## Trecho do texto
Guerra Sem Fim | Marcado pelo campo de batalha

Uma das características mais representativas da ficção científica é a capacidade do gênero em apresentar uma crítica de maneira única, se beneficiando de metáforas para construir a narrativa. Joe Haldeman decidiu exorcizar seus demônios da Guerra do Vietnã em sua obra The Forever War, traduzida para o Brasil como Guerra Sem Fim. No livro, Haldeman questiona a importância da guerra, suas contradições, a perda e a solidão constante e a maneira como somos condicionados a participar de atos inumanos.

William Mandella (quase um anagrama para Haldeman) é um recruta convocado para a batalha. Ele não se sente confortável com aquilo, mas decide aceitar toda a experiência, já que não há muita opção. Somos situados em 1997, e a humanidade consegue viajar pelo tempo e espaço através do que chamam de salto colapsar, que são como pontos de acesso servindo como portais para buracos de minhoca. Os soldados tem a missão de enfrentar os taurianos (nome que receberam por conta da constelação de Taurus), uma raça alienígena que sequer conhecem, mas através de estímulos mentais introduzidos pelo próprio governo conseguem matar várias criaturas, mesmo que elas não tenham o mesmo poder de fogo para responder. É uma carnificina gratuita, a raça humana mostra a que veio.

## Instrução escrita 1
Responda com base no texto sobre Guerra Sem Fim:
(a) Qual é o título original do livro de Joe Haldeman?
(b) Em que ano a história está situada?
(c) Por que os alienígenas são chamados de taurianos?
## Instrução escrita 2
Dê seguimento ao texto sobre Guerra Sem Fim a partir da última frase apresentada.
Os dados não têm nenhum papel aqui.

## Dados fornecidos
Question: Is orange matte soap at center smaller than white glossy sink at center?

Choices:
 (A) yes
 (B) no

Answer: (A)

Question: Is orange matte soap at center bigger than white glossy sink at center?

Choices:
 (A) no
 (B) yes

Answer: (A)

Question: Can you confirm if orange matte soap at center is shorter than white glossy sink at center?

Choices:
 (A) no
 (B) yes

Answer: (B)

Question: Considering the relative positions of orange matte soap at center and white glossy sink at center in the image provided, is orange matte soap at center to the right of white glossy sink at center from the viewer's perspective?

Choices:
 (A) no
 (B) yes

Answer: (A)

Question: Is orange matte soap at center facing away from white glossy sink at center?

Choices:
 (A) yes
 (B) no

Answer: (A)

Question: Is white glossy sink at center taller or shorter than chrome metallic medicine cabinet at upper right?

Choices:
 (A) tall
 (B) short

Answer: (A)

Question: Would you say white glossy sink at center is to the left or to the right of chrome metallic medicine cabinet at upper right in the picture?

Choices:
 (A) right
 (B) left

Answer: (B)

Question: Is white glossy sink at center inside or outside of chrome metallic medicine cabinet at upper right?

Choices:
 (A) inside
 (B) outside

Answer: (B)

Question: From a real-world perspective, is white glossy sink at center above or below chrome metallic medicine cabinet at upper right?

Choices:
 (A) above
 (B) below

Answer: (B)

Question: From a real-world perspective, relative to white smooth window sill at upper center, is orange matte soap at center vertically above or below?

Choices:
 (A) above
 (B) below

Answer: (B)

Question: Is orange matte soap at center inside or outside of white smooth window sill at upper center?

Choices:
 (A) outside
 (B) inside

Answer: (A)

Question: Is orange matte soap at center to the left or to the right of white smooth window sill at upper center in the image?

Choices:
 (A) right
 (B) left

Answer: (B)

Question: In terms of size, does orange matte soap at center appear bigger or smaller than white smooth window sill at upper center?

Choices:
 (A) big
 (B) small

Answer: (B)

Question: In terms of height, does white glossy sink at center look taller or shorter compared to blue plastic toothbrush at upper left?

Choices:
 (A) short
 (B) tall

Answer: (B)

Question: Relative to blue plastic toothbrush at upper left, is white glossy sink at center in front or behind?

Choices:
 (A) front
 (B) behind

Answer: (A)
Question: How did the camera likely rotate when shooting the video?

## Resposta 1
(a) The Forever War.
(b) Em 1997.
(c) Por causa da constelação de Taurus.

## Resposta 2
A obra é dividida nos quatro momentos mais importantes da carreira de Mandella, passando por todas as suas patentes. Ainda assim, a estrutura narrativa é linear e cada uma dessas partes possui uma abordagem diferente dos problemas enfrentados por muitos veteranos da Guerra Fria. Tudo começa com o treinamento dos recrutas, em um texto de Haldeman totalmente focado na ação. O autor toma como prioridade, assim como um soldado, o reconhecimento de terreno e todos os elementos do ambiente, além de nos ensinar sobre o equipamento e as táticas marine necessárias para “matar um homem de maneira furtiva”. Este segmento do livro tem todos os atributos que fazem dele uma excelente reprodução da sensação de estar no meio do campo de batalha, mesmo que sacrifique um pouco o desenvolvimento dos personagens. Aqui Guerra Sem Fim tem comparações óbvias com outro sci-fimilitar, o clássico de Robert A. Heinlein, Tropas Estelares. Felizmente, Haldeman não cai nas mesmas armadilhas de ter sua obra confundida com propaganda (não me entenda errado, Tropas Estelares é ótimo, mas tem seus defeitos) e logo assume a responsabilidade se espelhando em Mandella, um jovem estudante de física (assim como o autor) indignado com o caminho tomado pela humanidade.

O que teria acontecido se tivéssemos nos sentado e tentado nos comunicar? (p. 111)

Chegando na segunda parte, Haldeman toma seu tempo e foca nas relações do protagonista. Por conta da relatividade na física das viagens interestelares, há uma dilatação temporal que afeta os soldados. Na sua primeira visita de volta para Terra, Mandella nota que uma década se passou durante sua ausência, mesmo que para ele tenha sido menos da metade disso. Ele visita sua mãe e passa mais tempo com Marigay, uma companheira de campo. Para sua infelicidade tudo está diferente: o crime aumentou, a saúde é precária, houve uma “Guerra do Racionamento”, e uma nova forma de controle da natalidade o deixa confuso. É como se Mandella fosse o alienígena em sua própria terra.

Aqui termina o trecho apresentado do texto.